» **SELECTED EXTRACT**:

As we saw with $s_d$, sequences can be composed by concatenating them: $\forall s_1, \forall s_2, E(E(i, s_1), s_2) = E(i, s_1 \doubleplus s_2)$. For example, the sequence $(1, 2, 2, (2, -2, 1))$ is consisted of concatenating $(1, 2, 2)$ and $((2, -2, 1))$; increasing the first and the second register by 1 and 2 respectively, and then add the registers together, storing the result in the first register.

We show the pseudo-code representation of this sequence by following its semantical interpretation:

\begin{verbatim}
r1 += 1; r2 += 2; // sequence 1
while (r2 > 0) { r2 -= 1; r1 += 1; } // sequence 2
// r1 += r2; r2 = 0; // sequence 2 optimized
\end{verbatim}

\section{Budge theorem prover}

Budge-TP (b\textturnv\textdyoghlig, b'dzh) is a theorem prover that allows the expressing of formal systems. Formal systems are important because they lie at the core of mathematics. It is directly inspired by Prolog\cite{b5}, where the main difference is that there is no automated deduction and every step has to be manually specified. This allows for a more explicit understanding of formal systems.

Budge-TP has a small Trusted-Computing Base (TCB). Its semantics rely only on substitution and equality check (symbol comparison), though they are still powerful enough to represent any formal system, including computation, as we will see next.

\subsection{Semantics}

Within Budge-TP, a formal system is defined by the tuple $F = (R, V, T)$ together with the functions $subst_{rule}^n$ and $subst_{thm}^n$ where $R_n \in R$ is a set of rules of $n$-ary arguments, $V$ is a set of variables, and $T$ is a set of theorems. A rule $r = (r_1, \ldots, r_n) \in R_n$ is a sequence of a string of symbols; it can be roughly interpreted as a function $r_1 \to \ldots \to r_n$, where the $n$-th argument represents a conclusion, and the others represent hypotheses.

» **PROVIDED MATERIAL**:
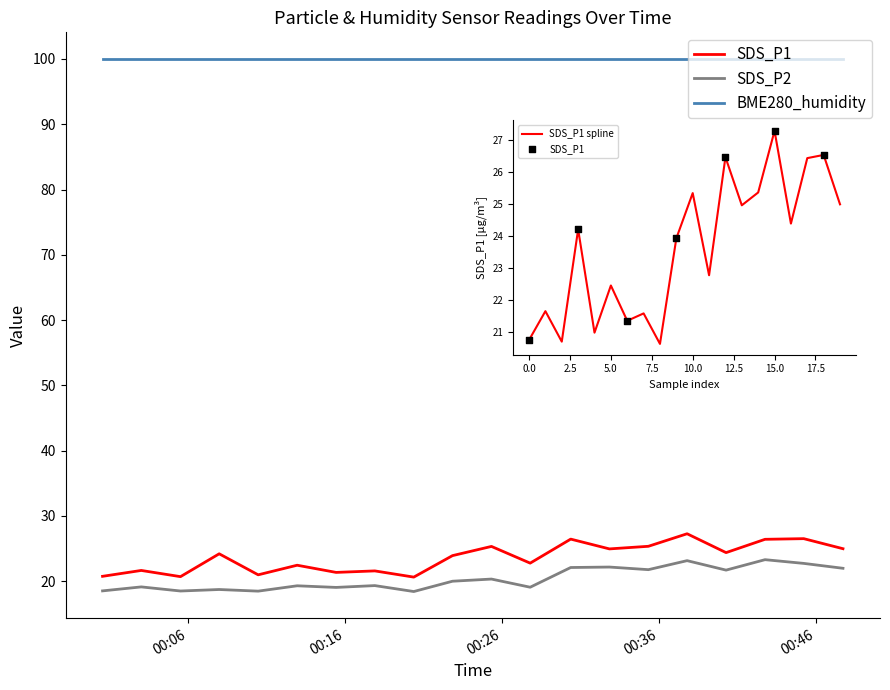

What are all the series names shown in the legend?

SDS_P1, SDS_P2, BME280_humidity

» **REQUIRED WORK**: Reproduce the Budge-TP excerpt above in full, character for character, from its opening sentence on sequence concatenation to its final sentence on rules.

» **EXPECTED OUTPUT**:
As we saw with $s_d$, sequences can be composed by concatenating them: $\forall s_1, \forall s_2, E(E(i, s_1), s_2) = E(i, s_1 \doubleplus s_2)$. For example, the sequence $(1, 2, 2, (2, -2, 1))$ is consisted of concatenating $(1, 2, 2)$ and $((2, -2, 1))$; increasing the first and the second register by 1 and 2 respectively, and then add the registers together, storing the result in the first register.

We show the pseudo-code representation of this sequence by following its semantical interpretation:

\begin{verbatim}
r1 += 1; r2 += 2; // sequence 1
while (r2 > 0) { r2 -= 1; r1 += 1; } // sequence 2
// r1 += r2; r2 = 0; // sequence 2 optimized
\end{verbatim}

\section{Budge theorem prover}

Budge-TP (b\textturnv\textdyoghlig, b'dzh) is a theorem prover that allows the expressing of formal systems. Formal systems are important because they lie at the core of mathematics. It is directly inspired by Prolog\cite{b5}, where the main difference is that there is no automated deduction and every step has to be manually specified. This allows for a more explicit understanding of formal systems.

Budge-TP has a small Trusted-Computing Base (TCB). Its semantics rely only on substitution and equality check (symbol comparison), though they are still powerful enough to represent any formal system, including computation, as we will see next.

\subsection{Semantics}

Within Budge-TP, a formal system is defined by the tuple $F = (R, V, T)$ together with the functions $subst_{rule}^n$ and $subst_{thm}^n$ where $R_n \in R$ is a set of rules of $n$-ary arguments, $V$ is a set of variables, and $T$ is a set of theorems. A rule $r = (r_1, \ldots, r_n) \in R_n$ is a sequence of a string of symbols; it can be roughly interpreted as a function $r_1 \to \ldots \to r_n$, where the $n$-th argument represents a conclusion, and the others represent hypotheses.